[Data in this exercise Boundary: Start]

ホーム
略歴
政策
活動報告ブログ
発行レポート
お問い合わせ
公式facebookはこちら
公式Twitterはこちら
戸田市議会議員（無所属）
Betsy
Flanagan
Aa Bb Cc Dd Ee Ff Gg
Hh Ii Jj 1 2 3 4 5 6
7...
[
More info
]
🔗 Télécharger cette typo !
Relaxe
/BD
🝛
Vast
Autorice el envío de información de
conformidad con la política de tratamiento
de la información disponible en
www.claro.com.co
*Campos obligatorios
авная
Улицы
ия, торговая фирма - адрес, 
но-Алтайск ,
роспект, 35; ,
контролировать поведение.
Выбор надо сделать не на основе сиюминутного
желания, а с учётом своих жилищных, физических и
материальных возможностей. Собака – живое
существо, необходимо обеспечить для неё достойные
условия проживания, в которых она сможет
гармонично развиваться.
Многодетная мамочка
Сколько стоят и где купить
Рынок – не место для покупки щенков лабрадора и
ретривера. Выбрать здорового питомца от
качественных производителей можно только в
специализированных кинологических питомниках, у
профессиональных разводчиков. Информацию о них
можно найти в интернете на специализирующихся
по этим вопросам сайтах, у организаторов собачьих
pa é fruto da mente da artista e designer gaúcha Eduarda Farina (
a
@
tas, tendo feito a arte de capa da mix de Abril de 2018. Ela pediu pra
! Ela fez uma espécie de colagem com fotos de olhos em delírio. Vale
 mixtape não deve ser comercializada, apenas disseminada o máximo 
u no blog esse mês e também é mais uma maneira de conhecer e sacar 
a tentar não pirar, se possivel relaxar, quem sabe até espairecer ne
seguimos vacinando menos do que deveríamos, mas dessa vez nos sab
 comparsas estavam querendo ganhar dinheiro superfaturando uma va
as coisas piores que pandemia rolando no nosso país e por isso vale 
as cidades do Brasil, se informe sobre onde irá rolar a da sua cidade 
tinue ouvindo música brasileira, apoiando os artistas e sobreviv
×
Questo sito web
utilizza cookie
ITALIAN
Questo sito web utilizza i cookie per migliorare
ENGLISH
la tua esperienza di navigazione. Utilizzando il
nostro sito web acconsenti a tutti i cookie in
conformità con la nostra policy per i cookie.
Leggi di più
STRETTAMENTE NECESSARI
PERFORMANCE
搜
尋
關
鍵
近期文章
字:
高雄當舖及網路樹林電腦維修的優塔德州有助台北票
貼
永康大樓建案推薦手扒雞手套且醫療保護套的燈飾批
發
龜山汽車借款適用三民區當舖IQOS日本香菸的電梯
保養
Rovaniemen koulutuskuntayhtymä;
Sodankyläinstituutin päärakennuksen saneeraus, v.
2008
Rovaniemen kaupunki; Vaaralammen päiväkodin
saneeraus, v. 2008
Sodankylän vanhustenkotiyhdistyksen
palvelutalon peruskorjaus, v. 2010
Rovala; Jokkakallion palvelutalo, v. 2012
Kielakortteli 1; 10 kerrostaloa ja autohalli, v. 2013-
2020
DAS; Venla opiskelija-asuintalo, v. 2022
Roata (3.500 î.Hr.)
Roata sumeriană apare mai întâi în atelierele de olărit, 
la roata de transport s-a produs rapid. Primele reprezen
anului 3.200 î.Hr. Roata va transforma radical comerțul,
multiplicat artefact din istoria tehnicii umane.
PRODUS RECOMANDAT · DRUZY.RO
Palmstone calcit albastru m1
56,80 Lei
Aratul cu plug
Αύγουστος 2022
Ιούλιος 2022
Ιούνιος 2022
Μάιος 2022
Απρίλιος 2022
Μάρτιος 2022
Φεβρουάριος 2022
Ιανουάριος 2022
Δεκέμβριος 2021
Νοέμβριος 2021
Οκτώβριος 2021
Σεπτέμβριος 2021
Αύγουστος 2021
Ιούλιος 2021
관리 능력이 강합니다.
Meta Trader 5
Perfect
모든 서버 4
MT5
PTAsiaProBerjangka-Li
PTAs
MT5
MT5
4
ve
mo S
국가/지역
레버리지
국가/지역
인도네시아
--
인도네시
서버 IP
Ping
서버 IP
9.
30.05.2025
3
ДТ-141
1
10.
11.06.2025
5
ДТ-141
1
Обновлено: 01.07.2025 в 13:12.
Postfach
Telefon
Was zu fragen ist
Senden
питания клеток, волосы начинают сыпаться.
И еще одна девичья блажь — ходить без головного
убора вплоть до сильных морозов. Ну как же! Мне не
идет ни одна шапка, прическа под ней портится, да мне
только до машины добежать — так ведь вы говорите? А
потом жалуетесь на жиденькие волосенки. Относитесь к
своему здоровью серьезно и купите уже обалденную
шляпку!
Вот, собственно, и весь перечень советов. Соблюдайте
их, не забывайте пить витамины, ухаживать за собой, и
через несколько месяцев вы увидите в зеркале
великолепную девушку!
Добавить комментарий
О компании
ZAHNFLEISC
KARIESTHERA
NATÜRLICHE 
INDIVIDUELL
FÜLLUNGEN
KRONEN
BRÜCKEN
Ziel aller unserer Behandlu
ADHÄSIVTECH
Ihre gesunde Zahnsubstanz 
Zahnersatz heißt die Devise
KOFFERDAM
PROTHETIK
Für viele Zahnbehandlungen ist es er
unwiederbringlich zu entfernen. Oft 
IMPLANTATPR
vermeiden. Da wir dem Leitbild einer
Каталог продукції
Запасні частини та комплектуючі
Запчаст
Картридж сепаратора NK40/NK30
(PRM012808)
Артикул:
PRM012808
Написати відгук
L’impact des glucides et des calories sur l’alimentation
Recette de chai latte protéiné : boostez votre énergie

[Data in this exercise Boundary: End]

* Assignment
Every line above that holds the word "Rovaniemen" is to be found and copied.

* Worked solution
Rovaniemen koulutuskuntayhtymä;
Rovaniemen kaupunki; Vaaralammen päiväkodin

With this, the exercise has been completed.